Leveraging GTP-3 to read legal documents

Jan 16, 2023

Introduction

At Memorelab, we believe that machine learning and data science do not need to be "R&D" - by leveraging the experience to choose the right problem to tackle and the usage of modern tools, one can build powerful applications fast and grow their business.

In this article, we will showcase our process for developing a proof of concept A.I. app in just two days. Using modern tools such as Budibase, Dagster, and Openai API, we are able to quickly develop a proof-of-concept app.

Budibase is a low-code platform that allows us to easily build and deploy web applications without the need for extensive coding experience. Dagster is an open-source platform for building, testing, and deploying data pipelines, which is useful for cleaning and preprocessing data before it is fed into the A.I. model.
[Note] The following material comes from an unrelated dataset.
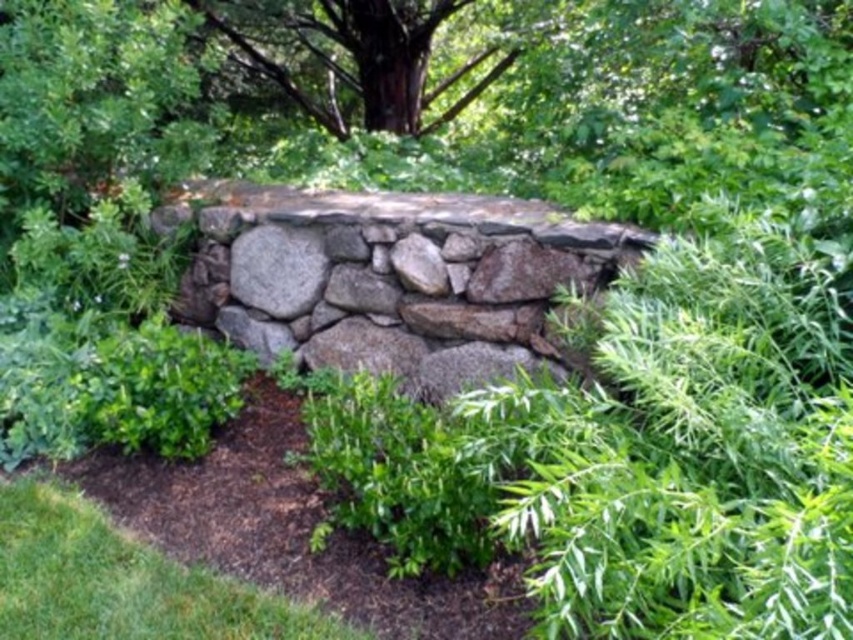
Where is `green leafy bush at center`? green leafy bush at center is located at coordinates (692, 444).

Is green leafy bush at center positioned in front of natural gray stone wall at center?

Yes, green leafy bush at center is closer to the viewer.

Describe the element at coordinates (692, 444) in the screenshot. The height and width of the screenshot is (640, 853). I see `green leafy bush at center` at that location.

Identify the location of green leafy bush at center. The height and width of the screenshot is (640, 853). click(x=692, y=444).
Finally, Openai API is a powerful machine learning platform that allows us to easily train and deploy A.I. models.

By utilizing these modern tools, we are able to quickly develop a proof of concept A.I. app in just two days - allowing us to test and validate the solution before investing a significant amount of resources in the project.

Problem

We are tackling a real estate auction “true price” problem identification:

  • Real estate auctions can be very profitable business opportunities if the buyer has all the information about the property being auctioned

  • The problem is that obtaining all the necessary information can be a daunting task. The buyer needs to read through all the legal documents associated with the auction and the property itself. This can be a time-consuming and tedious process, especially for properties with complex legal documents.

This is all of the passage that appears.